- Directed by: Brahim Tsaki
- Written by: Brahim Tsaki
- Starring: Boumediene Belasri Rachid Ferrache Fanny Bastien Béatrice Zeitoun
- Music by: Jack Arel
- Release date: 1991;
- Running time: 87 minutes
- Countries: Algeria France
- Language: French / Arabic

= Les Enfants des néons =

Les Enfants des néons (in English: The Neon Children) is a 1990 Franco-Algerian film directed by filmmaker Brahim Tsaki, shot around the late 1980s and early 1990s. The film deals with the lives of young Maghrebians in a suburban housing project, exploring their friendships and social struggles (exclusion, scavenging for materials, and conflicted romantic relationships).

== Synopsis ==
In a large suburban housing project live Djamel, a young metal scavenger, and Karim, his mute companion. Their daily lives are punctuated by scavenging for scrap materials and resourcefulness. They do nothing but collect materials. One night, Djamel saves Claude, a student being attacked in the street, creating tension with his girlfriend, Najet, and highlighting the social and cultural divides between them. The film is a sweeping portrait of friendship, hope, and disillusionment set in the suburbs.
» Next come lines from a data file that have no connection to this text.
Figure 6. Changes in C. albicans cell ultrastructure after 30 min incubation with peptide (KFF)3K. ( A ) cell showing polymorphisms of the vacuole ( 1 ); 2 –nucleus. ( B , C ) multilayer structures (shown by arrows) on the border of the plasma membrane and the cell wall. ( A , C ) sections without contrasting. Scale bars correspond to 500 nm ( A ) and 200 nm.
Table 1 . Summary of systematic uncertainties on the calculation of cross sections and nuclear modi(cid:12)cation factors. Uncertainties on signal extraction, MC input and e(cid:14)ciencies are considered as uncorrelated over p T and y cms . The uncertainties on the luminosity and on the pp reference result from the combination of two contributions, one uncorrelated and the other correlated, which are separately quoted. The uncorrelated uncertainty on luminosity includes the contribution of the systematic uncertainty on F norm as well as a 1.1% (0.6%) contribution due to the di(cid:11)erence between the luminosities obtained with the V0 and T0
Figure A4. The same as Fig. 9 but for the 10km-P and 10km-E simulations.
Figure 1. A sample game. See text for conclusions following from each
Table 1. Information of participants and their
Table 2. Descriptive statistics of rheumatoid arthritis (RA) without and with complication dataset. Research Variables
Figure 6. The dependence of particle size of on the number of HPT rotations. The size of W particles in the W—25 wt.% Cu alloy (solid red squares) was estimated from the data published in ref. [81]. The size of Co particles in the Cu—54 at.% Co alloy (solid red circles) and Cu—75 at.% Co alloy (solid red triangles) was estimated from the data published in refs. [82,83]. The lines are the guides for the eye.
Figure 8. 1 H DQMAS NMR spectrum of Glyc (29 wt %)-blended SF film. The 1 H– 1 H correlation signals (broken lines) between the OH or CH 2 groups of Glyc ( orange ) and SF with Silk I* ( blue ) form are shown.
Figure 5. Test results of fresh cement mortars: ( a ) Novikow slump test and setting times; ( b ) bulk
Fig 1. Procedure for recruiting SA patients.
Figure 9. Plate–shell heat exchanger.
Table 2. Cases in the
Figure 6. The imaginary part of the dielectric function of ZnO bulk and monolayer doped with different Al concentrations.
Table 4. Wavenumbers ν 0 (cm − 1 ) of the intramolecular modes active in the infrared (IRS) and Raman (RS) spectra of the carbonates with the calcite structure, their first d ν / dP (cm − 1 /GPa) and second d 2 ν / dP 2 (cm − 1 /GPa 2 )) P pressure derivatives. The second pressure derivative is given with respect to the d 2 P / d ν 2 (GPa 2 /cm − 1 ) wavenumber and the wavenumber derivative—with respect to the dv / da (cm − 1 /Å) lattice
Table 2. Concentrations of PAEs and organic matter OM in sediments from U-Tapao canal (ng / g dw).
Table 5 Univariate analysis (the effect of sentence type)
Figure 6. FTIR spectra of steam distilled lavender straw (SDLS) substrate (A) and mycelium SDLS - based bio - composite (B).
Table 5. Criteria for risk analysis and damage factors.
== Technical information ==
Source:
- Director: Brahim Tsaki
- Screenplay: Brahim Tsaki
- Cinematography: Gérard Loubeau
- Editing: Michel Patient / Tony Molière (according to credits sources)
- Music: Jack Arel
- Running time: 87 minutes
- Country: France / Algeria

== Cast ==
- Boumediene Belasri as Djamel
- Rachid Ferrache as Karim (mute)
- Fanny Bastien as Claude
- Béatrice Zeitoun

== Production ==
The film was directed by Brahim Tsaki, an Algerian-born filmmaker who worked between France and Algeria. Online records and festival listings indicate it was shot in suburban housing estates and released around 1990–1991. It was screened at specialized events and presented at author-focused festivals such as Algiers and Cairo.

== Themes ==
The film explores North African youth in the suburbs, economic marginality (metal scavenging), the difficulties of social integration, friendship and solidarity, disability (a mute character), and interpersonal and romantic tensions. These recurring themes are frequently noted in the film’s critical and descriptive entries.

== Reception and festivals ==
Several sources (the actress’s website, MUBI, Unifrance) report festival screenings — the “Perspectives” selection at Cannes is mentioned in biographical records, along with presentations at the Cairo Festival and Algerian author film festivals. Critical notes (MUBI, SensCritique) praise the film’s poetic and social treatment of its subject.

== Distribution and archives ==
The film is listed in several databases (MUBI, Africultures, Unifrance). Excerpts, posters, and related documents are available on these platforms.